Right now I can say that my soul was amply replenished during a recent opportunity that came up with the Sun. Details of the situation are not necessary for the moment and would only draw away from the feelings involved…and perhaps sidetrack me into a rant on a whole different subject. Suffice to say, as much as I want my children to learn to handle themselves in all kinds of situations and know that this is necessary because I will not always be on this earth to help them with their battles, I am here now and there are some situations with which they need help because there are adults involved and, as children, they are not in a position to stick up for themselves without crossing lines of respect that should rightly stand. Anyhow, such an opportunity presented itself and I stepped up to bat and presented my argument in a pointed but respectful way in defense of the Sun, who stood sobbing behind me. I was fairly content with how I handled the situation, if perhaps still a bit heated on the inside, as self-restraint will at times leave one. Still, I could not get the image of how broken and despondent the Sun looked as I stepped back out of the scene and fought the urge to completely remove her from the situation. I had done my mom job, and felt I needed to step aside once again.
Later on that day, and after numerous errands and activities, she ran over to me and gave me a huge spontaneous hug. Gone were any traces of disheartenment. She was my vibrant Sun once again.
“Thank you, Mamma,” she said. “You were awesome today. You were Ninja Mom.”
That was all I needed. She knew I had her back and it felt wonderful. I ended up tapping into that wonderful feeling not even 15 minutes later, as I stepped into a room, dodged airborne Playstation remotes, and pulled Little Man off of her amidst screams of “TELL HIM TO STOP KILLING ME!” and “I WAS KILLING HER ON ACCIDENT!”
“By accident, Sweetie. By accident. Please stop killing your sister by accident.”
If you are reading this, no matter how you happened to stumble upon it, you may be wondering why I am writing it….
I am not selling anything, or showcasing a new diet, or starting a new exercise regimen. I am not posting recipes or self-help advice. There are plenty of much more qualified people out there doing all of those things…along with a multitude of unqualified people.

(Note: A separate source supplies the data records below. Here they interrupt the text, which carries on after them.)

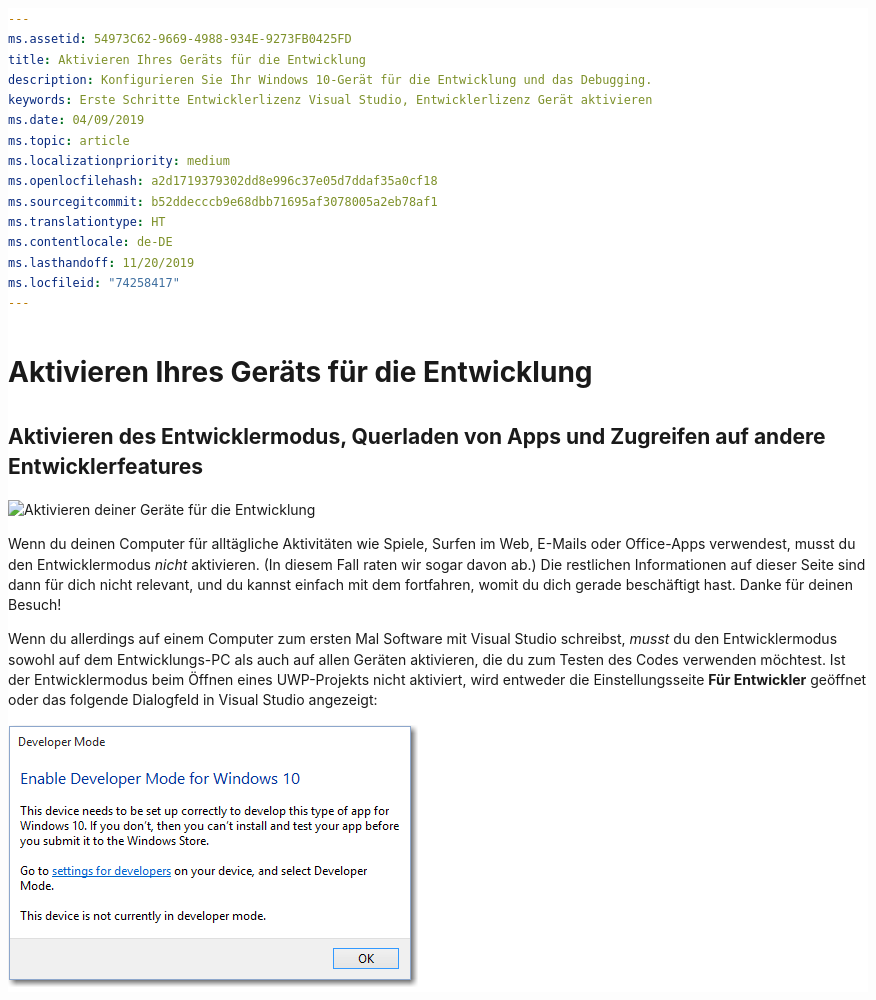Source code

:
 ```yaml
---
ms.assetid: 54973C62-9669-4988-934E-9273FB0425FD
title: Aktivieren Ihres Geräts für die Entwicklung
description: Konfigurieren Sie Ihr Windows 10-Gerät für die Entwicklung und das Debugging.
keywords: Erste Schritte Entwicklerlizenz Visual Studio, Entwicklerlizenz Gerät aktivieren
ms.date: 04/09/2019
ms.topic: article
ms.localizationpriority: medium
ms.openlocfilehash: a2d1719379302dd8e996c37e05d7ddaf35a0cf18
ms.sourcegitcommit: b52ddecccb9e68dbb71695af3078005a2eb78af1
ms.translationtype: HT
ms.contentlocale: de-DE
ms.lasthandoff: 11/20/2019
ms.locfileid: "74258417"
---
```

# <a name="enable-your-device-for-development"></a>Aktivieren Ihres Geräts für die Entwicklung

## <a name="activate-developer-mode-sideload-apps-and-access-other-developer-features"></a>Aktivieren des Entwicklermodus, Querladen von Apps und Zugreifen auf andere Entwicklerfeatures

![Aktivieren deiner Geräte für die Entwicklung](images/developer-poster.png)

Wenn du deinen Computer für alltägliche Aktivitäten wie Spiele, Surfen im Web, E-Mails oder Office-Apps verwendest, musst du den Entwicklermodus *nicht* aktivieren. (In diesem Fall raten wir sogar davon ab.) Die restlichen Informationen auf dieser Seite sind dann für dich nicht relevant, und du kannst einfach mit dem fortfahren, womit du dich gerade beschäftigt hast. Danke für deinen Besuch!

Wenn du allerdings auf einem Computer zum ersten Mal Software mit Visual Studio schreibst, *musst* du den Entwicklermodus sowohl auf dem Entwicklungs-PC als auch auf allen Geräten aktivieren, die du zum Testen des Codes verwenden möchtest. Ist der Entwicklermodus beim Öffnen eines UWP-Projekts nicht aktiviert, wird entweder die Einstellungsseite **Für Entwickler** geöffnet oder das folgende Dialogfeld in Visual Studio angezeigt:

![Dialogfeld zum Aktivieren des Entwicklermodus in Visual Studio](images/latestenabledialog.png)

I simply enjoy writing and if I can make someone grin or even chuckle in the meantime, even better. There are, after all, so many reasons to frown, be anxious, or downright cry out there. Not that I don’t have my rants or concerns (do NOT get me started on standardized testing, for example), this just isn’t where you will find them, for the most part.

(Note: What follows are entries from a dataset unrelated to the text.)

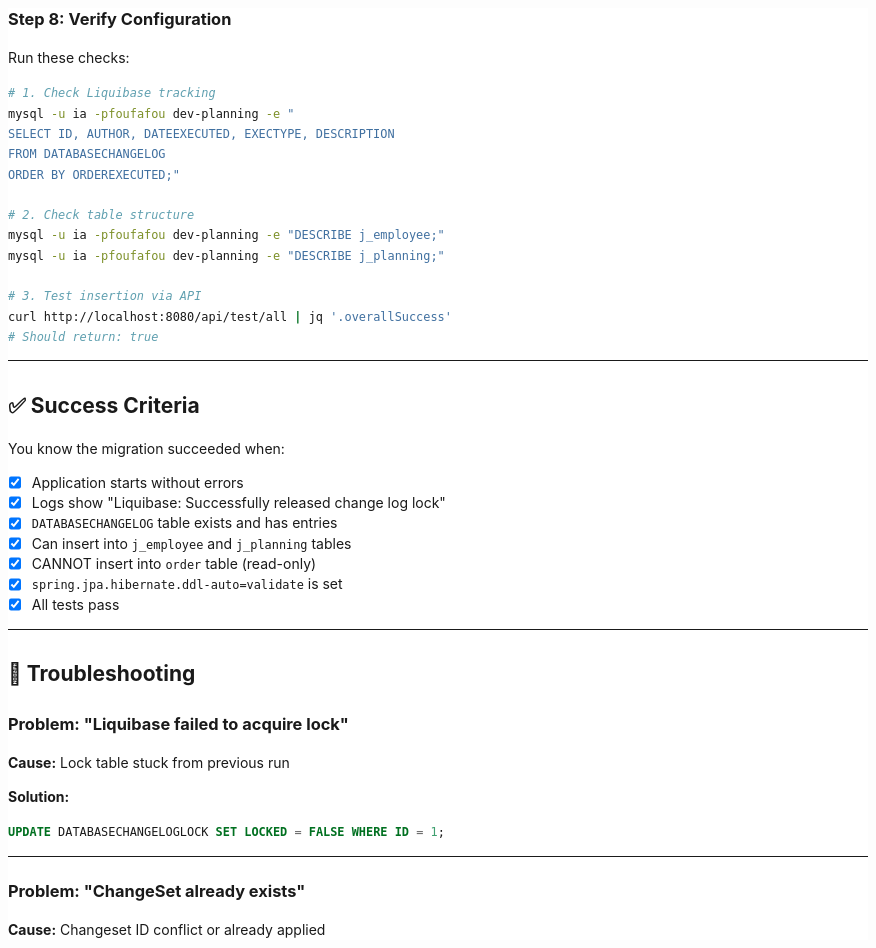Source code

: 
### Step 8: Verify Configuration

Run these checks:

```bash
# 1. Check Liquibase tracking
mysql -u ia -pfoufafou dev-planning -e "
SELECT ID, AUTHOR, DATEEXECUTED, EXECTYPE, DESCRIPTION 
FROM DATABASECHANGELOG 
ORDER BY ORDEREXECUTED;"

# 2. Check table structure
mysql -u ia -pfoufafou dev-planning -e "DESCRIBE j_employee;"
mysql -u ia -pfoufafou dev-planning -e "DESCRIBE j_planning;"

# 3. Test insertion via API
curl http://localhost:8080/api/test/all | jq '.overallSuccess'
# Should return: true
```

---

## ✅ Success Criteria

You know the migration succeeded when:

- [x] Application starts without errors
- [x] Logs show "Liquibase: Successfully released change log lock"
- [x] `DATABASECHANGELOG` table exists and has entries
- [x] Can insert into `j_employee` and `j_planning` tables
- [x] CANNOT insert into `order` table (read-only)
- [x] `spring.jpa.hibernate.ddl-auto=validate` is set
- [x] All tests pass

---

## 🐛 Troubleshooting

### Problem: "Liquibase failed to acquire lock"

**Cause:** Lock table stuck from previous run

**Solution:**
```sql
UPDATE DATABASECHANGELOGLOCK SET LOCKED = FALSE WHERE ID = 1;
```

---

### Problem: "ChangeSet already exists"

**Cause:** Changeset ID conflict or already applied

Why “The Sun, The Moon, and Little Man”? These are my children…not their names, obviously (or maybe not so obviously, given the names one comes across nowadays), but the way I see and experience them. My oldest, The Moon, is dreamy, creative, and intuitive, with all her anxieties, and swinging emotions. My middle child, The Sun, is vibrant, intense, and explosive, whether it be with joy or with anger, in her creativity or her moments of doubt. Then there’s Little Man, who strikes a balance and interprets the world as only he can, keeping me on my toes. Anyhow, it had a nice ring to it.